Text provided
☆ ☆ ☆ ☆
In the following code, 50% of the training data is augmented using backtranslation, while the corresponding titles are kept unchanged to maintain label consistency. The selected indices for backtranslation are chosen randomly.
  
The remaining 50% of the data, corresponding to the indices not selected here, is reserved for a separate paraphrasing augmentation step. This ensures that the two augmentation methods — backtranslation and paraphrasing — are applied to distinct, non-overlapping portions of the dataset, helping to increase diversity and reduce redundancy in the augmented training samples.
  
For each selected sample, the description is passed through the backtranslation pipeline to generate a new paraphrased description, which is appended to the list of augmented descriptions. The original title is kept unchanged and appended to the list of titles for the augmented data. This way, the model trains on varied inputs with consistent target outputs.

In [12]:
# Backtranslation loop — only for a random 50% of samples
num_samples = len(train_descriptions)
bt_indices = random.sample(range(num_samples), int(0.5 * num_samples))

# Select subset of data to augment
sampled_descriptions = [train_descriptions[i] for i in bt_indices]
sampled_titles = [train_titles[i] for i in bt_indices]

# Lists for augmented samples
bt_descriptions = []
bt_titles = []

# Backtranslate descriptions only. Keep titles unchanged.
for orig_desc, orig_title in tqdm(zip(sampled_descriptions, sampled_titles), total=len(bt_indices), desc="Backtranslating"):
    new_desc = backtranslate_en_to_de_to_en(orig_desc)
    bt_descriptions.append(new_desc)
    bt_titles.append(orig_title)  # unchanged title

Backtranslating: 100%|██████████| 398/398 [39:07<00:00,  5.90s/it]


Let's have a look at some backtranslated descriptions.

In [13]:
n = 3

for i in range(n):
    idx = bt_indices[i] 

    print(f"\n--- Example {i+1} ---")
    print(f"Original Title:      {train_titles[idx]}")
    print(f"Backtranstaled Title:     {bt_titles[i]}")
    print(f"\nOriginal Description:\n{train_descriptions[idx]}")
    print(f"\nBacktranstaled Description:\n{bt_descriptions[i]}")


--- Example 1 ---
Original Title:      the white queen (the cousins' war #1)
Backtranstaled Title:     the white queen (the cousins' war #1)
☆ ☆ ☆ ☆
Data shown
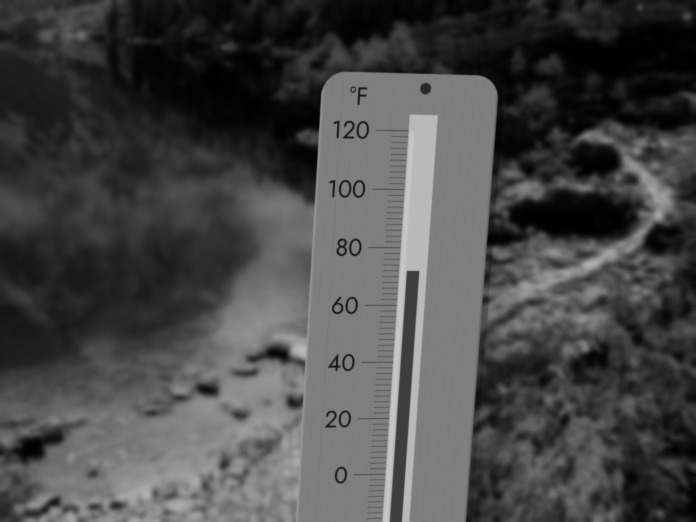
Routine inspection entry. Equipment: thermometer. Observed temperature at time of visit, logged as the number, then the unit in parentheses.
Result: 72 (°F)
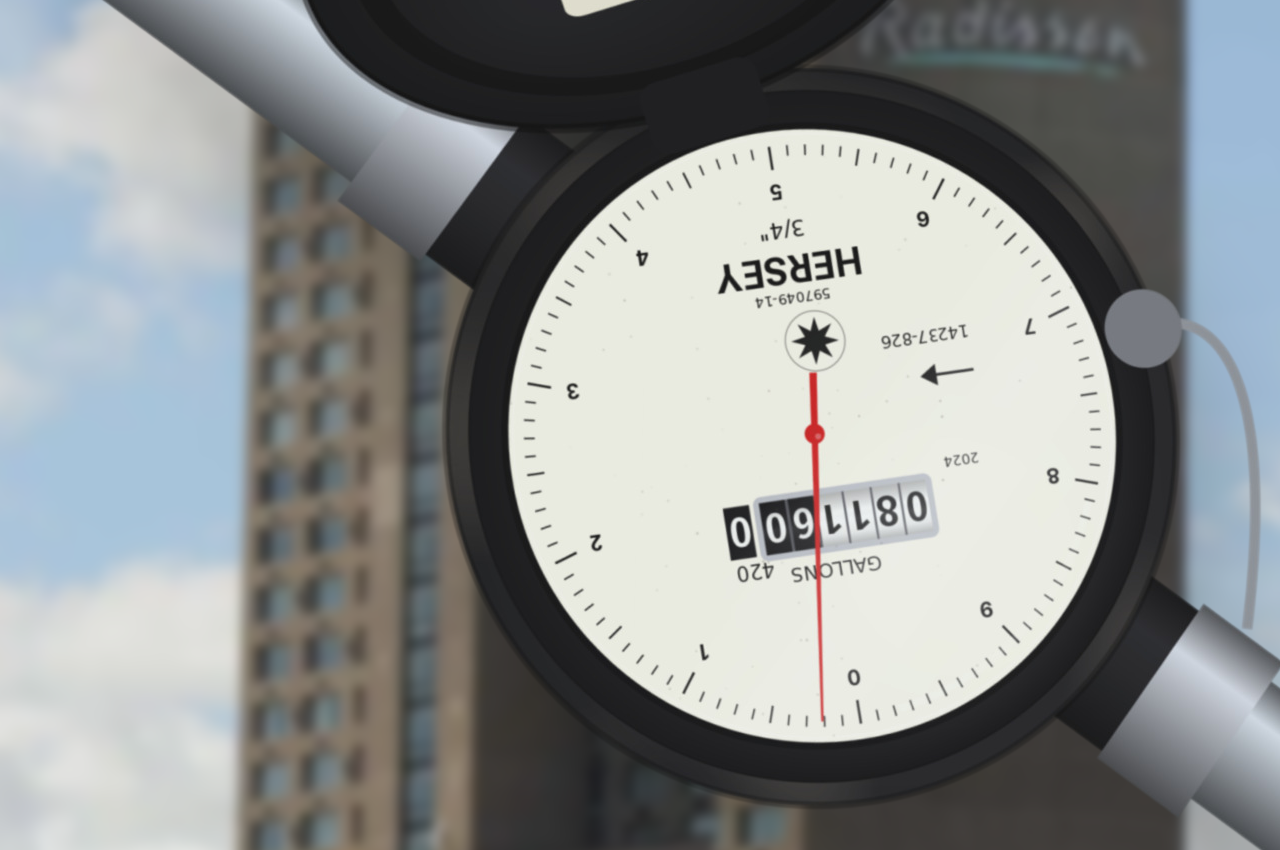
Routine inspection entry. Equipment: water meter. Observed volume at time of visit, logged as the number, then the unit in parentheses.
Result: 811600.2 (gal)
☆ ☆ ☆ ☆
Required tasks
1. Rewrite the stretch of the backtranslation notebook excerpt from "bt_indices = random.sample(range(num_samples), int(0.5" through "bt_descriptions.append(new_desc)", replacing every "bt_indices" with "aug_indices".
2. Continue the backtranslation notebook excerpt from the point where it stops.

Expected outputs
1.
aug_indices = random.sample(range(num_samples), int(0.5 * num_samples))

# Select subset of data to augment
sampled_descriptions = [train_descriptions[i] for i in aug_indices]
sampled_titles = [train_titles[i] for i in aug_indices]

# Lists for augmented samples
bt_descriptions = []
bt_titles = []

# Backtranslate descriptions only. Keep titles unchanged.
for orig_desc, orig_title in tqdm(zip(sampled_descriptions, sampled_titles), total=len(aug_indices), desc="Backtranslating"):
    new_desc = backtranslate_en_to_de_to_en(orig_desc)
    bt_descriptions.append(new_desc)

2.
Original Description:
philippa gregory presents the first of a new series set amid the deadly feuds of england known as the wars of the roses.brother turns on brother to win the ultimate prize, the throne of england, in this dazzling account of the wars of the plantagenets. they are the claimants and kings who ruled england before the tudors, and now philippa gregory brings them to life through philippa gregory presents the first of a new series set amid the deadly feuds of england known as the wars of the roses.brother turns on brother to win the ultimate prize, the throne of england, in this dazzling account of the wars of the plantagenets. they are the claimants and kings who ruled england before the tudors, and now philippa gregory brings them to life through the dramatic and intimate stories of the secret players: the indomitable women, sta

The backtranslated description retains the general structure and key thematic content of the original, effectively preserving the intent and meaning. It demonstrates moderate paraphrastic variation — some phrases are reformulated or slightly altered in wording, which indicates that the backtranslation process is introducing diversity.  
However, the level of transformation remains relatively mild, with sections closely mirroring the original phrasing or being repeated with only small grammatical shifts.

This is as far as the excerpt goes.